C’est une sacrée avancée à laquelle nous assistons. Ce vendredi, la revue Science relaie une étude sur l’interface homme-machine qui laisse rêveur. En effet, un patient tétraplégique a réussi contrôler un bras artificiel par le biais de sa pensée, et ce, grâce à une intervention inédite.
La zone cérébrale des intentions
L’essai clinique s’est déroulé aux Etats-Unis. Erik Sorto, 34 ans, s’est fait opérer à l'Hôpital Keck de Los Angeles en avril 2013. Pendant cinq heures, les chirurgiens lui ont implanté une prothèse neuronale dans une zone spécifique du cerveau : le cortex pariétal postérieur (PPC), où se forment les intentions.
A son réveil, et après de longues séances d’entraînement avec les chercheurs de l'Institut de technologie de Californie (Caltech), le patient a pu réaliser avec précision des gestes plus ou moins complexes, tels que serrer une main, déclencher un mixeur, prendre et boire un verre ou encore jouer au « Shifumi ». Les signaux de sa pensée sont en effet traduits par un algorithme interprété par un ordinateur, qui lui-même contrôle un bras télémanipulateur.
Des gestes fluides
Ce n’est pas la première fois qu’une personne paralysée parvient à commander une prothèse par sa pensée encodée. Toutefois, une telle précision du mouvement n’avait jamais été atteinte. Et pour cause : le caractère révolutionnaire de cette intervention réside dans l’identification d’un réseau spécifique de neurones, impliqué dans l’intention qui guide nos actes.

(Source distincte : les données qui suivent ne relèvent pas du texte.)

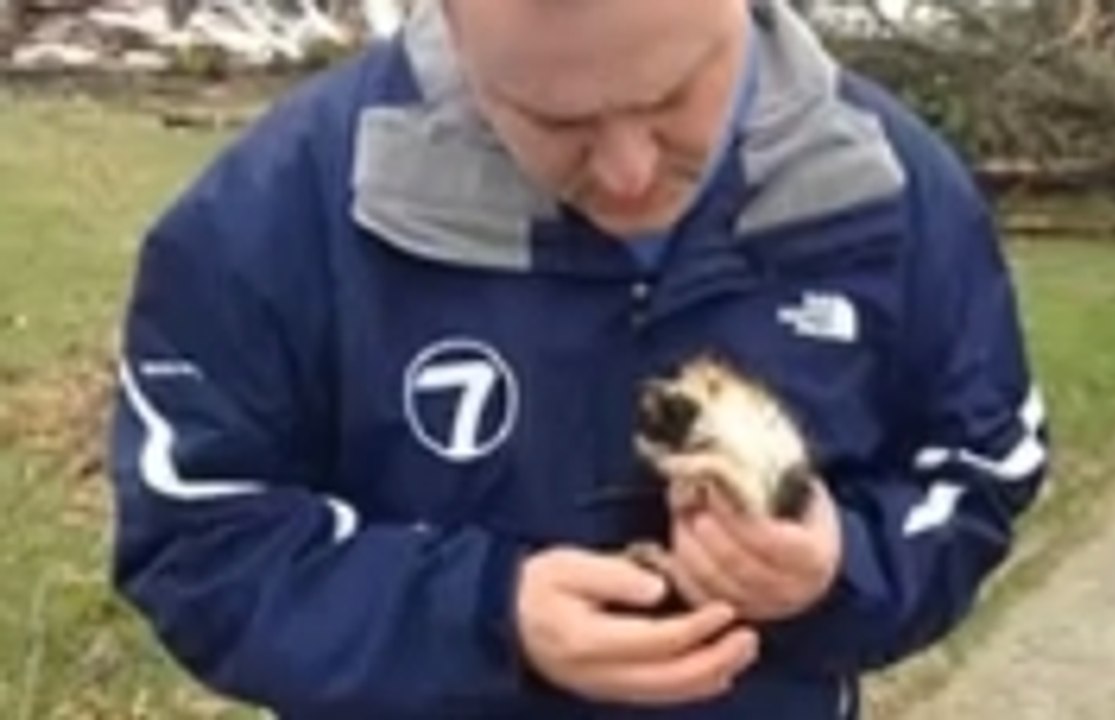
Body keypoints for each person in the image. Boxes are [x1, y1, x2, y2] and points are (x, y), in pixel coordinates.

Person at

Ainsi, jusqu’à présent, les chercheurs implantaient les prothèses neuronales dans la partie du cerveau qui contrôle les mouvements, avec des résultats moins satisfaisants, puisqu’avec cette technique, les gestes ont tendance à être saccadés. En revanche, en implantant dans le cortex pariétal postérieur, les mouvements retrouvent une fluidité, comme le démontre la vidéo.
« Mettre au point des systèmes plus fiables »
Ceci s’explique par le processus chronologique qui s’opère dans le cerveau lors d’un mouvement. « Le cortex pariétal postérieur se situe en amont dans le processus aboutissant à un mouvement, ce qui fait que les signaux sont plus en rapport avec l'intention d'agir qu'à l'exécution même du mouvement », écrit le Richard Andersen, professeur de neurologie à Caltech qui a dirigé cette recherche.
« Cette zone du cortex n’exécute pas, elle a un rôle de planification, précise à Pourquoidocteur Marco Congedo, chargé de recherche CNRS dans l'équipe VIBS (Vision and Brain Signal Processing). C’est donc l’intention qui est encodée et non le mouvement lui-même. La grande nouveauté de cette étude est de montrer que dans cette zone, il existe de l’information à la fois sur le but et la trajectoire du mouvement souhaité. »
Une technique invasive
Pour autant, ce dispositif ne sera pas implanté chez tous les tétraplégiques dès demain. De fait, cet essai devra d’abord être confirmé au sein d’autres études afin de répliquer ces résultats. Toutefois, « il y a peu de doute sur le caractère reproductible de ces résultats », souligne Marco Congedo.
Mais surtout, le caractère invasif de ce genre d’interface homme-machine pose des problèmes en termes d’éthique et de praticité. « Ce procédé n’a lieu que sur des sujets atteints d'une maladie grave, qui acceptent d’avoir des électrodes implantées dans le cerveau en permanence, explique Marco Congedo. Du moins jusqu’à un certain temps, puisque la plupart des matériaux ne sont pas biocompatibles. Le cerveau les rejette au bout de quelques mois, et en général, il faut remplacer l’implant, ce qui n’est pas du tout pratique ».
Le défi : créer des algorithmes adaptables
Enfin, un autre frein pourrait limiter la portée immédiate de ces résultats, que les auteurs ne manquent de souligner. En effet, ce dispositif de codage de la pensée (en l’occurrence, l’intention) doit pouvoir évoluer en fonction de la plasticité du cerveau, ce qui est loin d’être évident. « Les patterns (modèles) changent au fur et à mesure du temps. Pendant que vous parlez, vous êtes en train de créer des synapses et d’en détruire d’autres ! Le cerveau n’est jamais égal à lui-même. Il ne suffit pas de mettre en place un algorithme d’apprentissage une fois ; il faut que cet algorithme soit capable de s’adapter tout le temps pour comprendre ces changements ».